The UNLV Runnin’ Rebels were the most entertaining basketball team in the country during the 1977 season. The Rebels were the highest-scoring team, averaging a remarkable 107.1 points per game. In Atlanta, two of the best coaches in college basketball history faced off against each other as Dean Smith and the North Carolina Tar Heels played Jerry Tarkanian and the Runnin’ Rebels in the Final Four.

“Tark the Shark” and UNLV got off to a quick start in the first half and were able to put up 49 points and held a 10-point lead over UNC at halftime. Not to be out-coached, Smith and the Tar Heels switched into a zone defense in the second half and the game changed for good. Once the Tar Heels pulled ahead of the Runnin’ Rebels, Smith instructed his team to use the famed four-corner offense to slow the game down (there was no shot clock at the time). UNLV was able to hang close, but UNC sunk their free throws down the stretch and the Tar Heels advanced to the National Championship. 84-83.

The Fab Five and Michigan were back in the Final Four for the second consecutive year. Led by Chris Webber, Juwan Howard and Jalen Rose, the Wolverines were making their way easily through the tournament and were trying to capture a national title that had eluded them the previous season. In the Superdome, they would first meet the Kentucky Wildcats and their star forward, Jamal Mashburn.

Mashburn and Webber lived up to their top billing; Mashburn scored 26 points and grabbed six rebounds for the Wildcats while Webber poured in 27 points and 13 rebounds for the Wolverines. Kentucky’s Travis Ford sank two free throws at the end of regulation to send the game into overtime. With 1:10 remaining in the extra period, the Wildcats held a three-point lead, but a Ray Jackson bucket cut the deficit to one with 53 seconds left and a go-ahead bucket from Webber put Michigan ahead for good with 43 seconds left. A pair of Jalen Rose free throws would seal the 81-78 victory for Michigan.

2. UNC vs. MICHIGAN STATE (1957)
The North Carolina Tar Heels came into the 1957 Final Four with an unblemished 30-0 record. Their opponent was the 16-8 Michigan State Spartans. Though the records didn’t seem like it, these two teams would battle in one of the most epic games in all of NCAA Tournament history.

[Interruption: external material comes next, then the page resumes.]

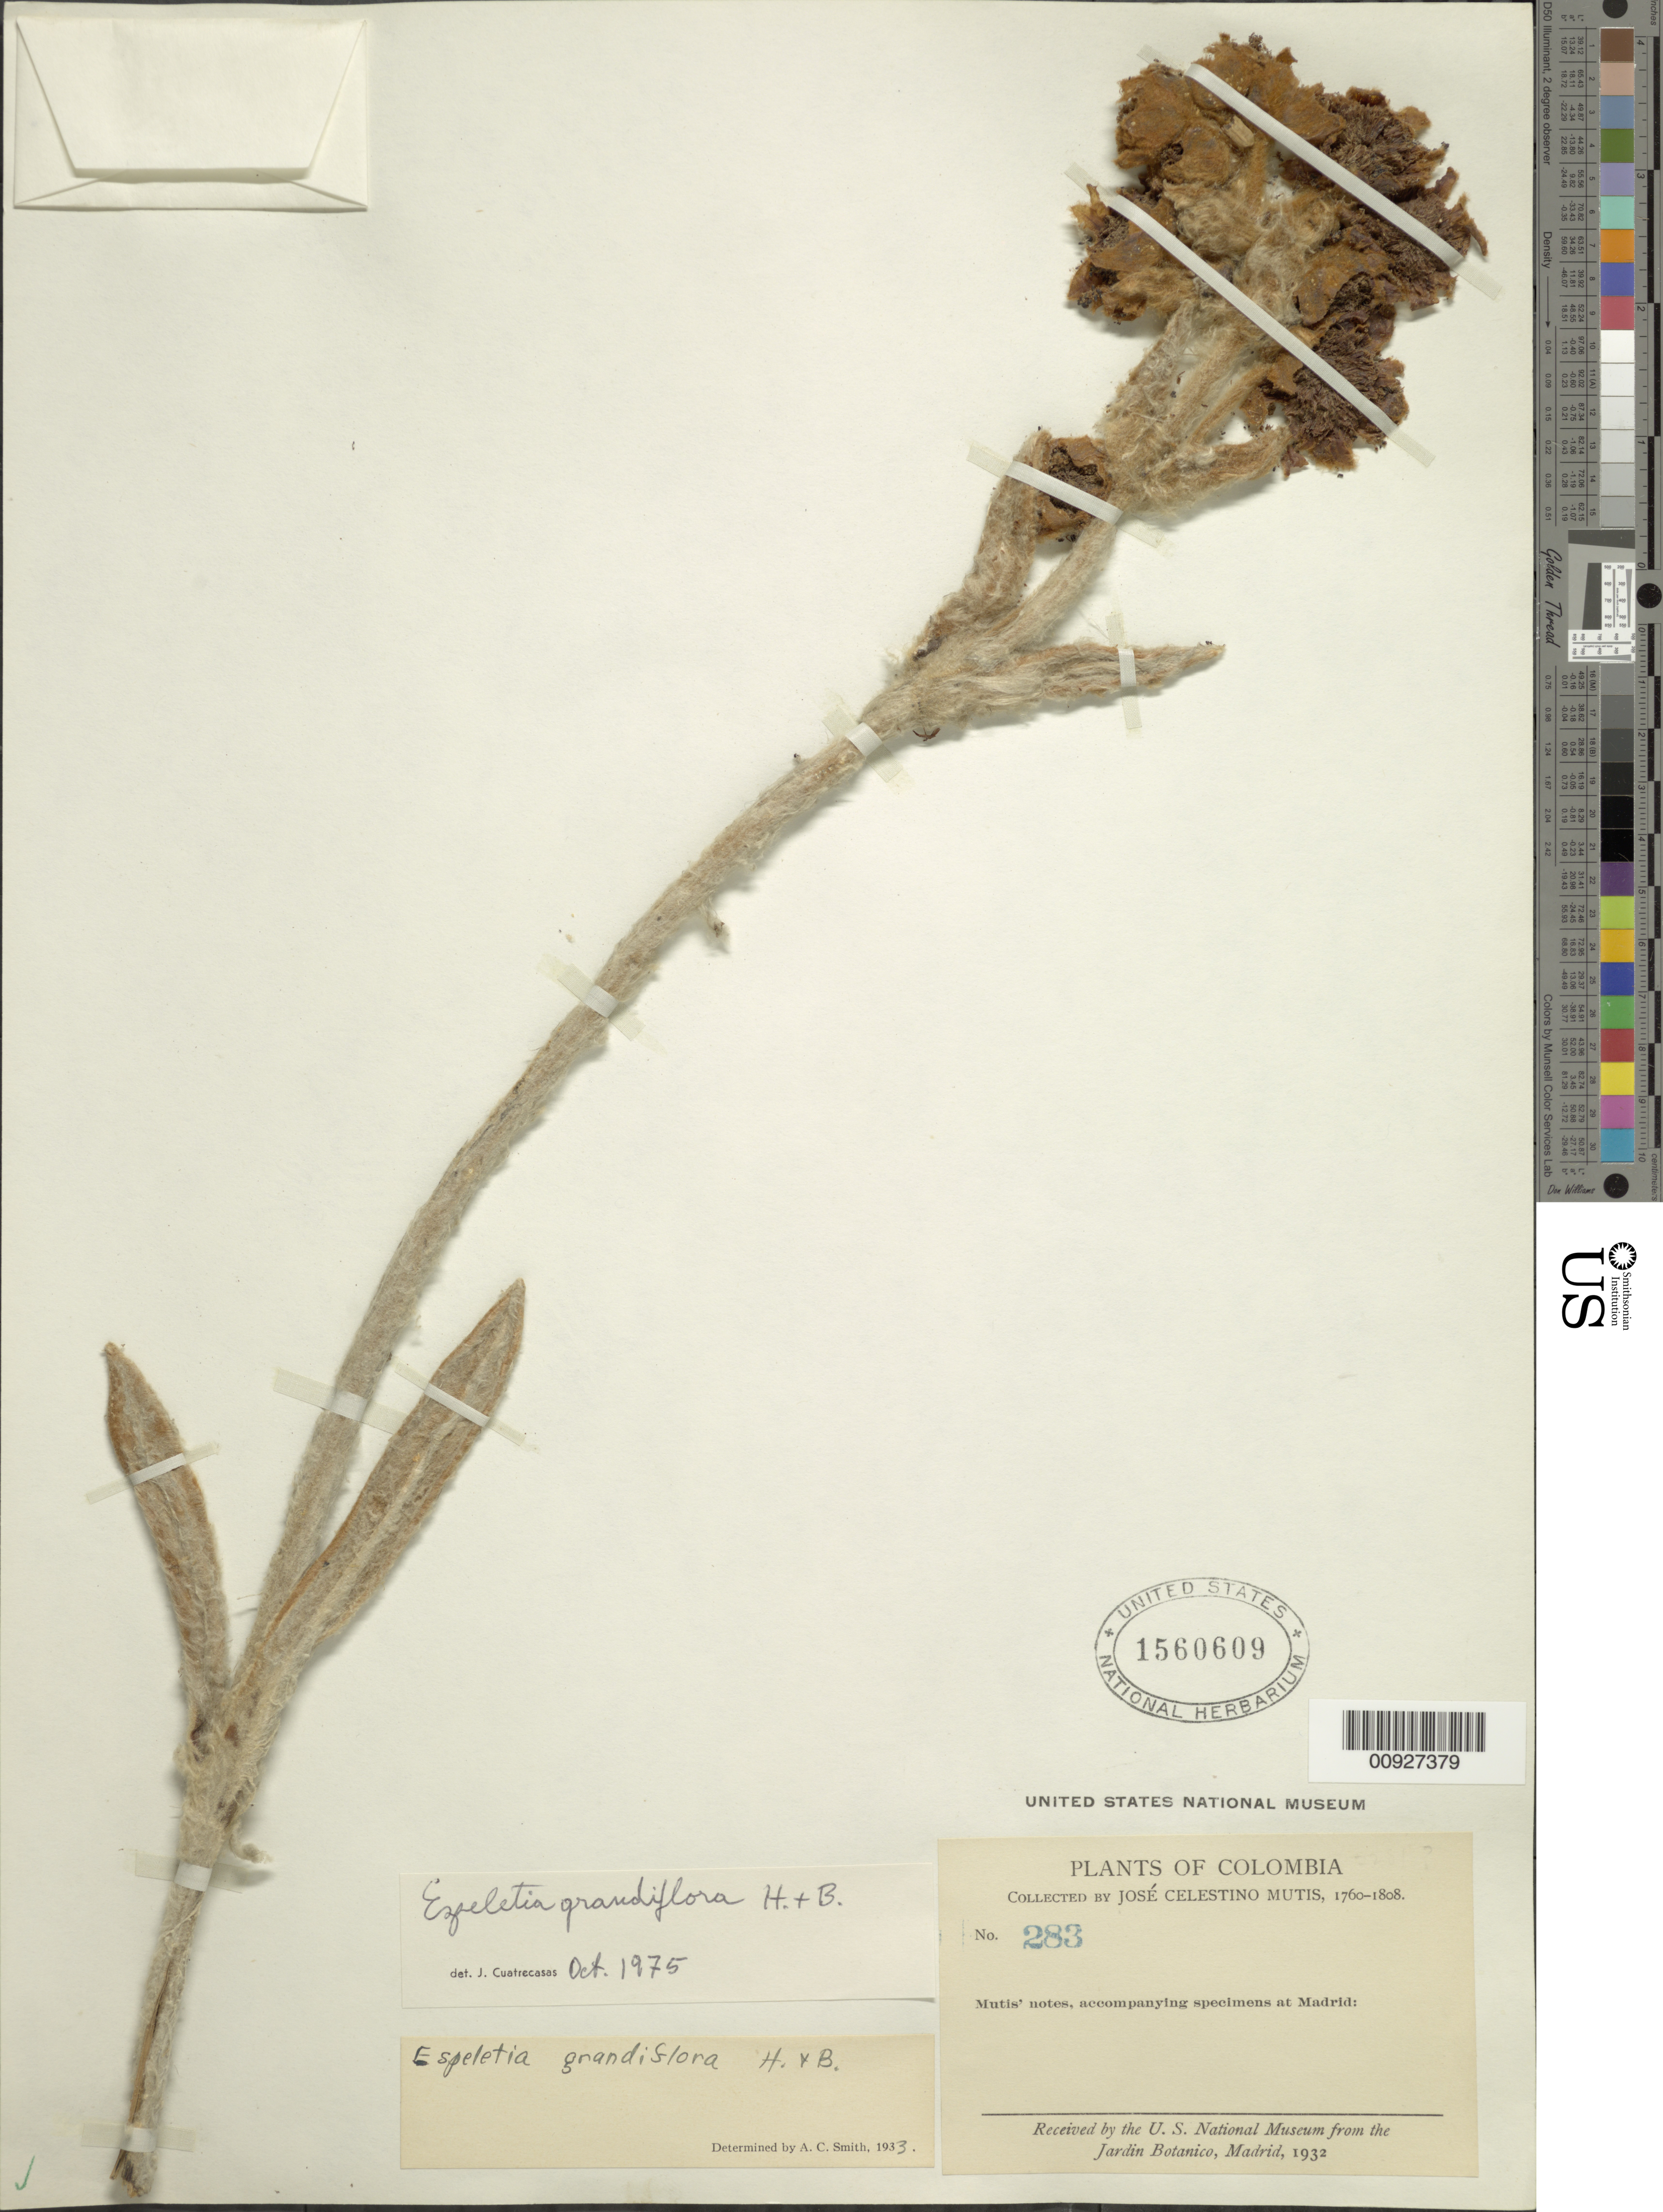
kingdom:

The Spartans and Tar Heels would continue to go at each other for a record three overtimes, the longest game in Final Four history.

The Spartans gave UNC all it could handle during regulation, even making a 50-foot shot tossed in by Jack Quiggle after the final buzzer had sounded. If Quiggle’s shot had counted, this game may have jumped up a spot on the rankings. Michigan State seemed to be on the verge of sealing a victory during the first overtime — with 11 seconds left, the Spartans star player, Jack Green, headed to the free throw line with a two-point lead. There was no three-point line at the time, either. But Green couldn’t sink the shots and North Carolina’s Pete Brennan took the ball the length of the floor to score and send the game into double-overtime. At the end of the third overtime, UNC was able to pull out a 74-70 victory led by 29 points from All-American Lonnie Rosenbluth.

1. DUKE vs. UNLV (1991)
Though UNLV’s 1977 team was dominant, their 1991 team was almost unbeatable. Before facing off against Duke in Indianapolis, the Runnin’ Rebels had won 45 consecutive games and were 34-0 for the season. Nobody could beat Jerry Tarkanian’s team. They had dominated the Blue Devils in the previous season’s NCAA National Championship game, winning 103-73 and had their big guns returning from that team’s starting lineup. Everything was set up for UNLV to repeat as champions.

Somehow Duke stayed with UNLV in the second half of the 1991 semifinals. Rebels point guard Greg Anthony fouled out with 3:51 left, but UNLV had a lead of five points before Duke’s Bobby Hurley made a three-pointer with 2:14 to play. UNLV star Larry Johnson missed two free throws with 49.9 seconds to go before Duke’s Thomas Hill was called for a lane violation on the second attempt. Johnson made the additional free throw to tie the game. Christian Laettner — arguably the most clutch player in Blue Devil history — was fouled with 12.7 seconds left after grabbing an offensive rebound on Hill’s missed shot. Laettner hit both free throws to put the Blue Devils ahead and clinch the 79-77 victory and revenge for Duke.